Emmi’s work contributes towards Nightingale’s approach to solving the burden of chronic diseases. Her projects include developing effective risk screening tools, allowing for better detection of high-risk individuals. “In my previous research, I have mostly focused on genetic risk, but I think there is now a great potential to improve risk models by combining genomics and metabolomics. I think that they can provide complementary information; for example, genomics can be used for initial risk categorization and metabolomics to tract the effectiveness of lifestyle and drug interventions,” says Emmi.

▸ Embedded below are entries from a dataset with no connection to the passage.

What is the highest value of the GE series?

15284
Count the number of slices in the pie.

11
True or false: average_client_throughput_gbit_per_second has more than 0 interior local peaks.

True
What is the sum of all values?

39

As the findings of this study shows, lifestyle interventions (such as exercise regimes) offer individuals an opportunity to reduce their disease risk. “Individuals can be motivated to take proactive steps to improve their health if they can track the effectiveness of interventions.” Emmi’s research involves analyzing data from international biobanks (for example, she is currently working with data from Finland’s largest National biobank, THL Biobank), to explore risk prediction and the effectiveness of interventions.

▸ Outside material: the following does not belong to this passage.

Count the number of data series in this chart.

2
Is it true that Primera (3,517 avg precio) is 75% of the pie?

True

With biobank data, it is now possible to obtain high-quality health information faster and use it to make powerful clinical discoveries. In the future, biobank data will make more studies like this one possible, accelerating novel findings and the development of personalized health treatments.
Further reading on genetic risk scoring: Ripatti et al. Lancet. 2010, Tikkanen et al. Arterioscler Thromb Vasc Biol. 2013, Ganna et al. Arterioscler Thromb Vasc Biol. 2013, Abraham et al. Eur Heart J.2016, Khera et al. bioRxiv. 2017, and Inouye et al. bioRxiv. 2018.